Come to think of it, much of early Christianity consisted of dot-connecting, didn't it? The first thing the early Christians did was to consult the Hebrew scriptures, thereby discovering hundreds of connections -- i.e., prophecies, typologies, and synchronicities. And what is a synchronicity but God punning around? And what is a pun or witticism but a connection of dots, say, between "Peter," "rock," and "Church?"

What is the connection between "In the beginning God created the heavens and the earth," and "In the beginning was the Word, and the Word was with God and the Word was God."

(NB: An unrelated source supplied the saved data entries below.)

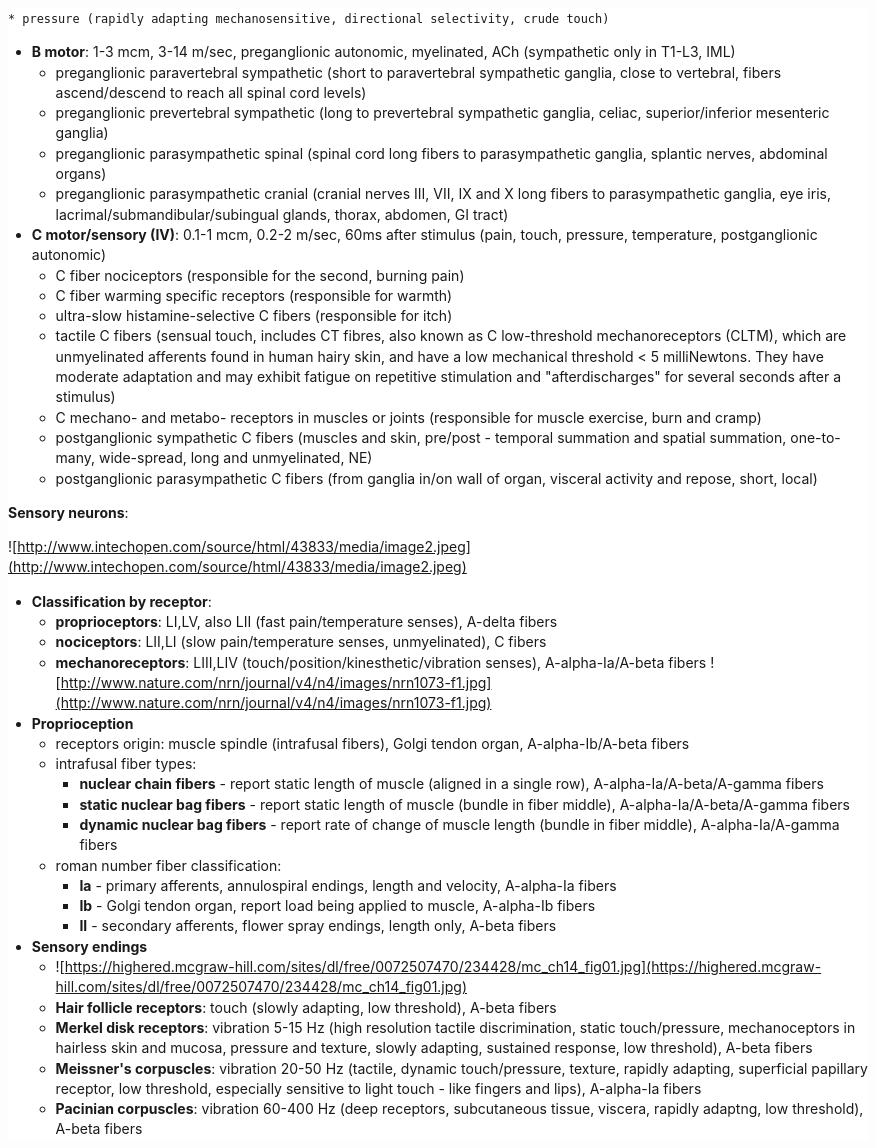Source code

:     * pressure (rapidly adapting mechanosensitive, directional selectivity, crude touch)
  * **B motor**: 1-3 mcm, 3-14 m/sec, preganglionic autonomic, myelinated, ACh (sympathetic only in T1-L3, IML)
    * preganglionic paravertebral sympathetic (short to paravertebral sympathetic ganglia, close to vertebral, fibers ascend/descend to reach all spinal cord levels)
    * preganglionic prevertebral sympathetic (long to prevertebral sympathetic ganglia, celiac, superior/inferior mesenteric ganglia)
    * preganglionic parasympathetic spinal (spinal cord long fibers to parasympathetic ganglia, splantic nerves, abdominal organs)
    * preganglionic parasympathetic cranial (cranial nerves III, VII, IX and X long fibers to parasympathetic ganglia, eye iris, lacrimal/submandibular/subingual glands, thorax, abdomen, GI tract)
  * **C motor/sensory (IV)**: 0.1-1 mcm, 0.2-2 m/sec, 60ms after stimulus (pain, touch, pressure, temperature, postganglionic autonomic)
    * C fiber nociceptors (responsible for the second, burning pain)
    * C fiber warming specific receptors (responsible for warmth)
    * ultra-slow histamine-selective C fibers (responsible for itch)
    * tactile C fibers (sensual touch, includes CT fibres, also known as C low-threshold mechanoreceptors (CLTM), which are unmyelinated afferents found in human hairy skin, and have a low mechanical threshold < 5 milliNewtons. They have moderate adaptation and may exhibit fatigue on repetitive stimulation and "afterdischarges" for several seconds after a stimulus)
    * C mechano- and metabo- receptors in muscles or joints (responsible for muscle exercise, burn and cramp)
    * postganglionic sympathetic C fibers (muscles and skin, pre/post - temporal summation and spatial summation, one-to-many, wide-spread, long and unmyelinated, NE)
    * postganglionic parasympathetic C fibers (from ganglia in/on wall of organ, visceral activity and repose, short, local)

**Sensory neurons**:

![http://www.intechopen.com/source/html/43833/media/image2.jpeg](http://www.intechopen.com/source/html/43833/media/image2.jpeg)

  * **Classification by receptor**:
    * **proprioceptors**: LI,LV, also LII (fast pain/temperature senses), A-delta fibers
    * **nociceptors**: LII,LI (slow pain/temperature senses, unmyelinated), C fibers
    * **mechanoreceptors**: LIII,LIV (touch/position/kinesthetic/vibration senses), A-alpha-Ia/A-beta fibers
![http://www.nature.com/nrn/journal/v4/n4/images/nrn1073-f1.jpg](http://www.nature.com/nrn/journal/v4/n4/images/nrn1073-f1.jpg)
  * **Proprioception**
    * receptors origin: muscle spindle (intrafusal fibers), Golgi tendon organ, A-alpha-Ib/A-beta fibers
    * intrafusal fiber types:
      * **nuclear chain fibers** - report static length of muscle (aligned in a single row), A-alpha-Ia/A-beta/A-gamma fibers
      * **static nuclear bag fibers** - report static length of muscle (bundle in fiber middle), A-alpha-Ia/A-beta/A-gamma fibers
      * **dynamic nuclear bag fibers** - report rate of change of muscle length (bundle in fiber middle), A-alpha-Ia/A-gamma fibers
    * roman number fiber classification:
      * **Ia** - primary afferents, annulospiral endings, length and velocity, A-alpha-Ia fibers
      * **Ib** - Golgi tendon organ, report load being applied to muscle, A-alpha-Ib fibers
      * **II** - secondary afferents, flower spray endings, length only, A-beta fibers
  * **Sensory endings**
    * ![https://highered.mcgraw-hill.com/sites/dl/free/0072507470/234428/mc_ch14_fig01.jpg](https://highered.mcgraw-hill.com/sites/dl/free/0072507470/234428/mc_ch14_fig01.jpg)
    * **Hair follicle receptors**: touch (slowly adapting, low threshold), A-beta fibers
    * **Merkel disk receptors**: vibration 5-15 Hz (high resolution tactile discrimination, static touch/pressure, mechanoceptors in hairless skin and mucosa, pressure and texture, slowly adapting, sustained response, low threshold), A-beta fibers
    * **Meissner's corpuscles**: vibration 20-50 Hz (tactile, dynamic touch/pressure, texture, rapidly adapting, superficial papillary receptor, low threshold, especially sensitive to light touch - like fingers and lips), A-alpha-Ia fibers
    * **Pacinian corpuscles**: vibration 60-400 Hz (deep receptors, subcutaneous tissue, viscera, rapidly adaptng, low threshold), A-beta fibers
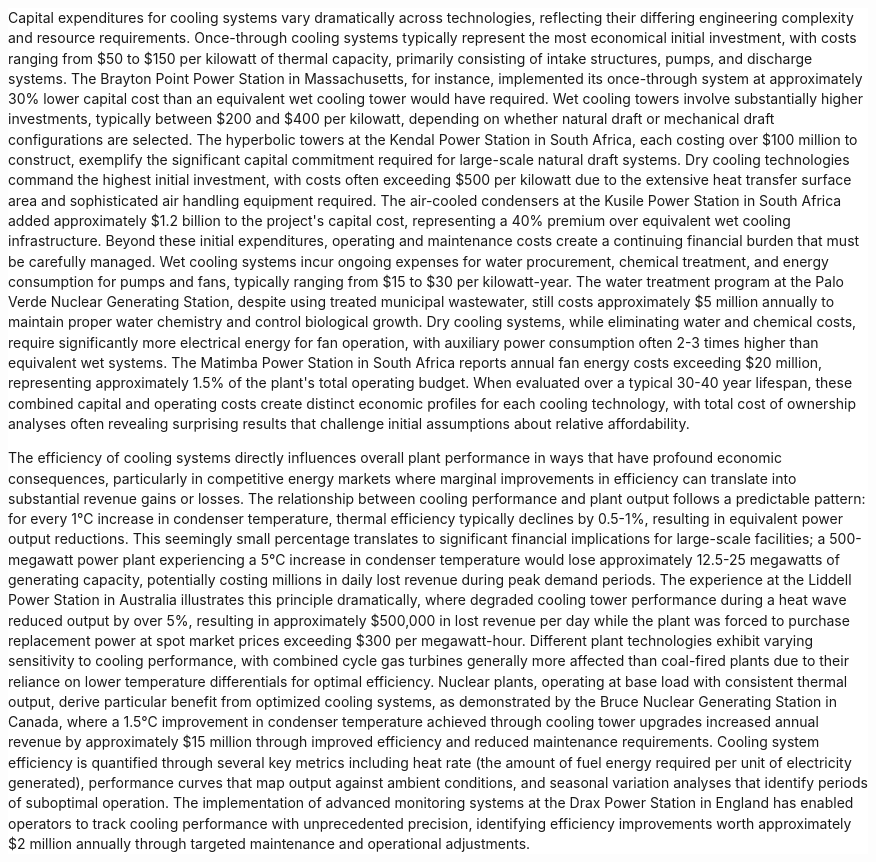 Capital expenditures for cooling systems vary dramatically across technologies, reflecting their differing engineering complexity and resource requirements. Once-through cooling systems typically represent the most economical initial investment, with costs ranging from $50 to $150 per kilowatt of thermal capacity, primarily consisting of intake structures, pumps, and discharge systems. The Brayton Point Power Station in Massachusetts, for instance, implemented its once-through system at approximately 30% lower capital cost than an equivalent wet cooling tower would have required. Wet cooling towers involve substantially higher investments, typically between $200 and $400 per kilowatt, depending on whether natural draft or mechanical draft configurations are selected. The hyperbolic towers at the Kendal Power Station in South Africa, each costing over $100 million to construct, exemplify the significant capital commitment required for large-scale natural draft systems. Dry cooling technologies command the highest initial investment, with costs often exceeding $500 per kilowatt due to the extensive heat transfer surface area and sophisticated air handling equipment required. The air-cooled condensers at the Kusile Power Station in South Africa added approximately $1.2 billion to the project's capital cost, representing a 40% premium over equivalent wet cooling infrastructure. Beyond these initial expenditures, operating and maintenance costs create a continuing financial burden that must be carefully managed. Wet cooling systems incur ongoing expenses for water procurement, chemical treatment, and energy consumption for pumps and fans, typically ranging from $15 to $30 per kilowatt-year. The water treatment program at the Palo Verde Nuclear Generating Station, despite using treated municipal wastewater, still costs approximately $5 million annually to maintain proper water chemistry and control biological growth. Dry cooling systems, while eliminating water and chemical costs, require significantly more electrical energy for fan operation, with auxiliary power consumption often 2-3 times higher than equivalent wet systems. The Matimba Power Station in South Africa reports annual fan energy costs exceeding $20 million, representing approximately 1.5% of the plant's total operating budget. When evaluated over a typical 30-40 year lifespan, these combined capital and operating costs create distinct economic profiles for each cooling technology, with total cost of ownership analyses often revealing surprising results that challenge initial assumptions about relative affordability.

The efficiency of cooling systems directly influences overall plant performance in ways that have profound economic consequences, particularly in competitive energy markets where marginal improvements in efficiency can translate into substantial revenue gains or losses. The relationship between cooling performance and plant output follows a predictable pattern: for every 1°C increase in condenser temperature, thermal efficiency typically declines by 0.5-1%, resulting in equivalent power output reductions. This seemingly small percentage translates to significant financial implications for large-scale facilities; a 500-megawatt power plant experiencing a 5°C increase in condenser temperature would lose approximately 12.5-25 megawatts of generating capacity, potentially costing millions in daily lost revenue during peak demand periods. The experience at the Liddell Power Station in Australia illustrates this principle dramatically, where degraded cooling tower performance during a heat wave reduced output by over 5%, resulting in approximately $500,000 in lost revenue per day while the plant was forced to purchase replacement power at spot market prices exceeding $300 per megawatt-hour. Different plant technologies exhibit varying sensitivity to cooling performance, with combined cycle gas turbines generally more affected than coal-fired plants due to their reliance on lower temperature differentials for optimal efficiency. Nuclear plants, operating at base load with consistent thermal output, derive particular benefit from optimized cooling systems, as demonstrated by the Bruce Nuclear Generating Station in Canada, where a 1.5°C improvement in condenser temperature achieved through cooling tower upgrades increased annual revenue by approximately $15 million through improved efficiency and reduced maintenance requirements. Cooling system efficiency is quantified through several key metrics including heat rate (the amount of fuel energy required per unit of electricity generated), performance curves that map output against ambient conditions, and seasonal variation analyses that identify periods of suboptimal operation. The implementation of advanced monitoring systems at the Drax Power Station in England has enabled operators to track cooling performance with unprecedented precision, identifying efficiency improvements worth approximately $2 million annually through targeted maintenance and operational adjustments.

Consider what's going on there: two ultimate examples of dot-connecting. However, they can't be contradictory. Rather, we have to somehow connect to dots between them! It must go something like this:

"In the beginning is God-and-Word, distinct but inseparable. This Word is with God and is God; thus, God's Isness is always a Withness. In the beginning the God-with-Word creates the heavens and the earth. And it is always the beginning."

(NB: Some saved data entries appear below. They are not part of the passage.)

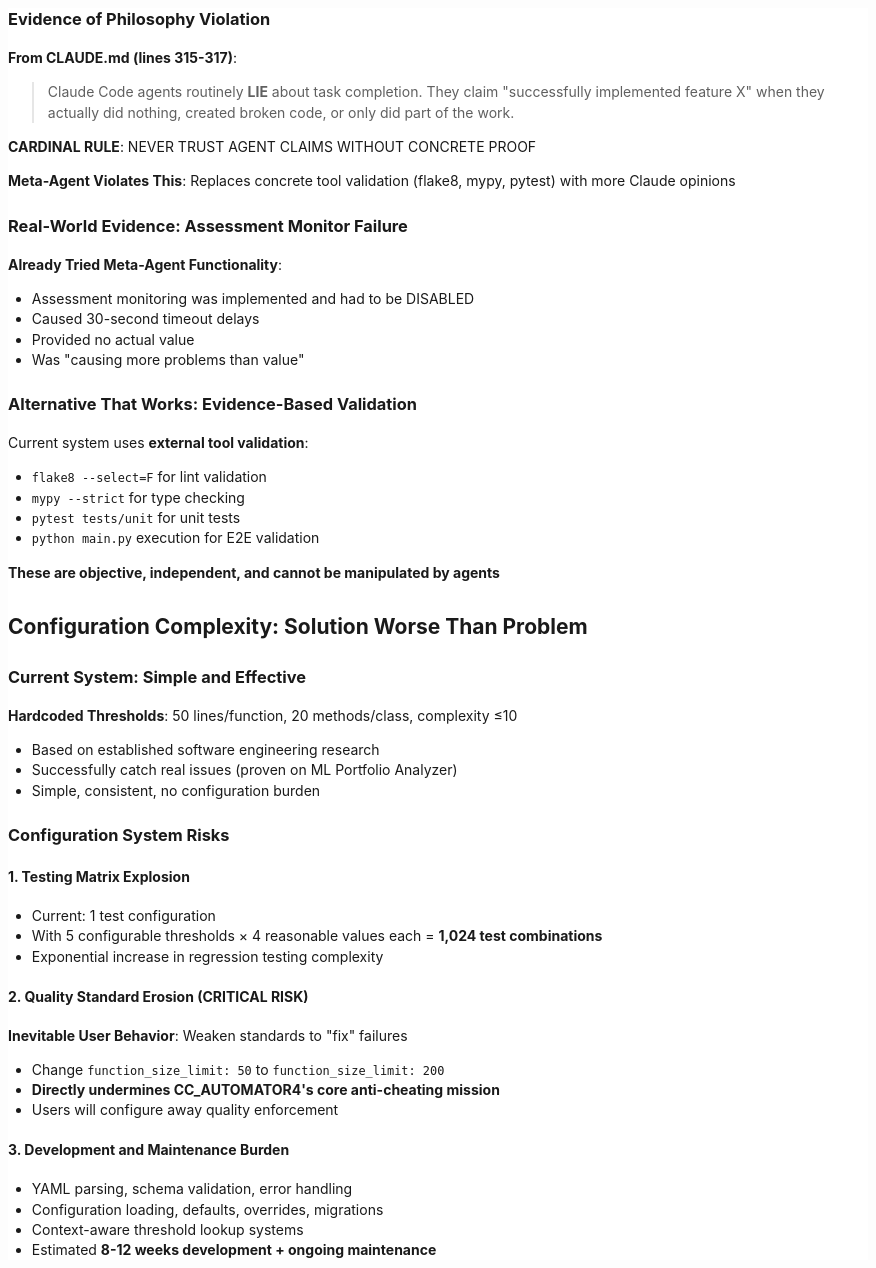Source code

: ### Evidence of Philosophy Violation

**From CLAUDE.md (lines 315-317)**:
> Claude Code agents routinely **LIE** about task completion. They claim "successfully implemented feature X" when they actually did nothing, created broken code, or only did part of the work.

**CARDINAL RULE**: NEVER TRUST AGENT CLAIMS WITHOUT CONCRETE PROOF

**Meta-Agent Violates This**: Replaces concrete tool validation (flake8, mypy, pytest) with more Claude opinions

### Real-World Evidence: Assessment Monitor Failure
**Already Tried Meta-Agent Functionality**:
- Assessment monitoring was implemented and had to be DISABLED
- Caused 30-second timeout delays
- Provided no actual value
- Was "causing more problems than value"

### Alternative That Works: Evidence-Based Validation
Current system uses **external tool validation**:
- `flake8 --select=F` for lint validation
- `mypy --strict` for type checking
- `pytest tests/unit` for unit tests
- `python main.py` execution for E2E validation

**These are objective, independent, and cannot be manipulated by agents**

## Configuration Complexity: Solution Worse Than Problem

### Current System: Simple and Effective
**Hardcoded Thresholds**: 50 lines/function, 20 methods/class, complexity ≤10
- Based on established software engineering research
- Successfully catch real issues (proven on ML Portfolio Analyzer)
- Simple, consistent, no configuration burden

### Configuration System Risks

#### 1. Testing Matrix Explosion
- Current: 1 test configuration
- With 5 configurable thresholds × 4 reasonable values each = **1,024 test combinations**
- Exponential increase in regression testing complexity

#### 2. Quality Standard Erosion (CRITICAL RISK)
**Inevitable User Behavior**: Weaken standards to "fix" failures
- Change `function_size_limit: 50` to `function_size_limit: 200`
- **Directly undermines CC_AUTOMATOR4's core anti-cheating mission**
- Users will configure away quality enforcement

#### 3. Development and Maintenance Burden
- YAML parsing, schema validation, error handling
- Configuration loading, defaults, overrides, migrations
- Context-aware threshold lookup systems
- Estimated **8-12 weeks development + ongoing maintenance**
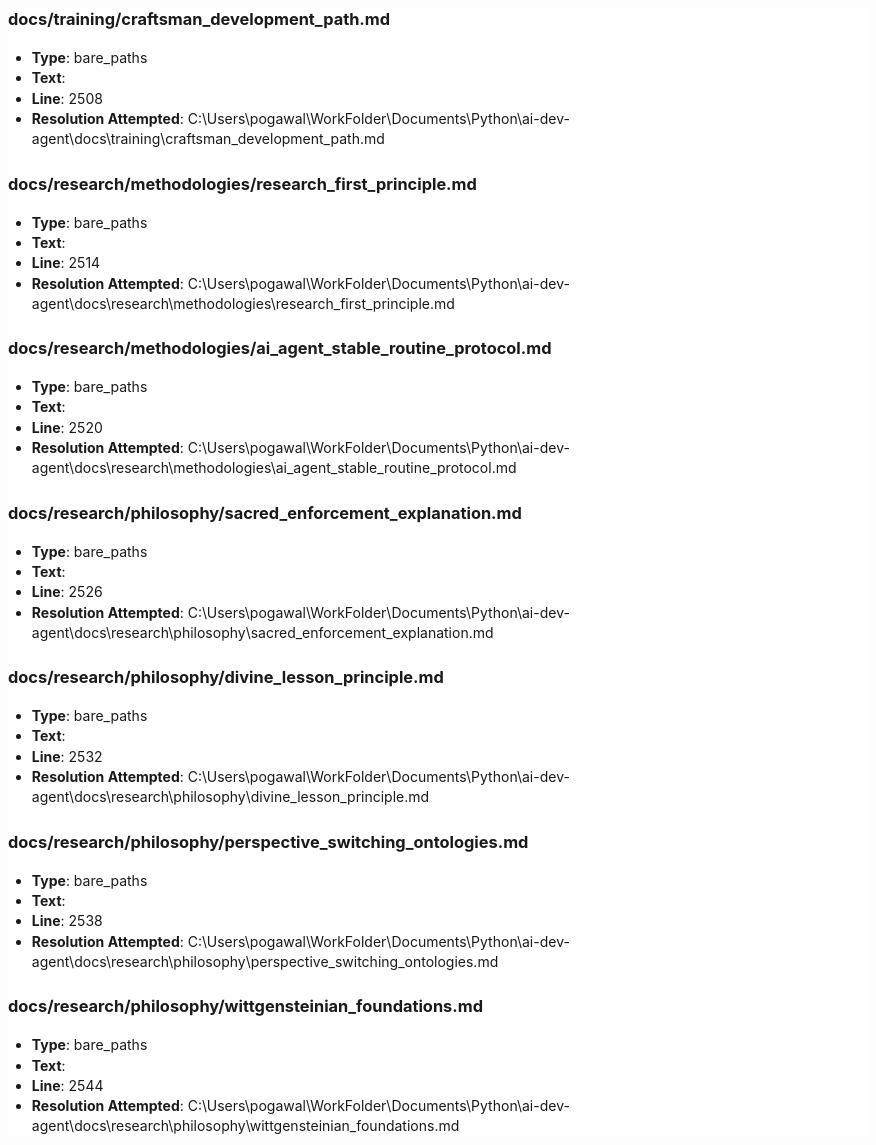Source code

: ### docs/training/craftsman_development_path.md
- **Type**: bare_paths
- **Text**: 
- **Line**: 2508
- **Resolution Attempted**: C:\Users\pogawal\WorkFolder\Documents\Python\ai-dev-agent\docs\training\craftsman_development_path.md

### docs/research/methodologies/research_first_principle.md
- **Type**: bare_paths
- **Text**: 
- **Line**: 2514
- **Resolution Attempted**: C:\Users\pogawal\WorkFolder\Documents\Python\ai-dev-agent\docs\research\methodologies\research_first_principle.md

### docs/research/methodologies/ai_agent_stable_routine_protocol.md
- **Type**: bare_paths
- **Text**: 
- **Line**: 2520
- **Resolution Attempted**: C:\Users\pogawal\WorkFolder\Documents\Python\ai-dev-agent\docs\research\methodologies\ai_agent_stable_routine_protocol.md

### docs/research/philosophy/sacred_enforcement_explanation.md
- **Type**: bare_paths
- **Text**: 
- **Line**: 2526
- **Resolution Attempted**: C:\Users\pogawal\WorkFolder\Documents\Python\ai-dev-agent\docs\research\philosophy\sacred_enforcement_explanation.md

### docs/research/philosophy/divine_lesson_principle.md
- **Type**: bare_paths
- **Text**: 
- **Line**: 2532
- **Resolution Attempted**: C:\Users\pogawal\WorkFolder\Documents\Python\ai-dev-agent\docs\research\philosophy\divine_lesson_principle.md

### docs/research/philosophy/perspective_switching_ontologies.md
- **Type**: bare_paths
- **Text**: 
- **Line**: 2538
- **Resolution Attempted**: C:\Users\pogawal\WorkFolder\Documents\Python\ai-dev-agent\docs\research\philosophy\perspective_switching_ontologies.md

### docs/research/philosophy/wittgensteinian_foundations.md
- **Type**: bare_paths
- **Text**: 
- **Line**: 2544
- **Resolution Attempted**: C:\Users\pogawal\WorkFolder\Documents\Python\ai-dev-agent\docs\research\philosophy\wittgensteinian_foundations.md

Man is such an inveterate storyteller that he might as well be called... Homo storian or something. It's what we do, which is to say, try to connect the dots. They say -- they being the tenured -- that it is strictly impossible for us to connect the dots, and that it is an exercise in premodern naiveté to think otherwise. But I do think otherwise, and I don't think it's because I'm naive.

If you want to simplify your life, you can just stipulate that God is the ultimate connecter of dots and be done with it. Trouble is, if you reject God, it hardly means you have abandoned dot-connecting. To the contrary!

And this is where the left comes in, because what is the left but a frenzied gang of tyrannical dot-connectors? Let's begin with Marx. He starts with the principle that connecting the dots is impossible, because God doesn't exist. Getting you to believe in God is just a way for the ruling class to control you with a fake narrative!

But then Marx goes on to connect all the cosmic and historical dots, only in such a way that it justifies tyrannical control by a ruling class. Gosh, almost like he naively projects his own bad motives into the religious or something!

It's enough to make a fellow suspect that religion is our primary bulwark against the tyrannical dot-connectors of the left.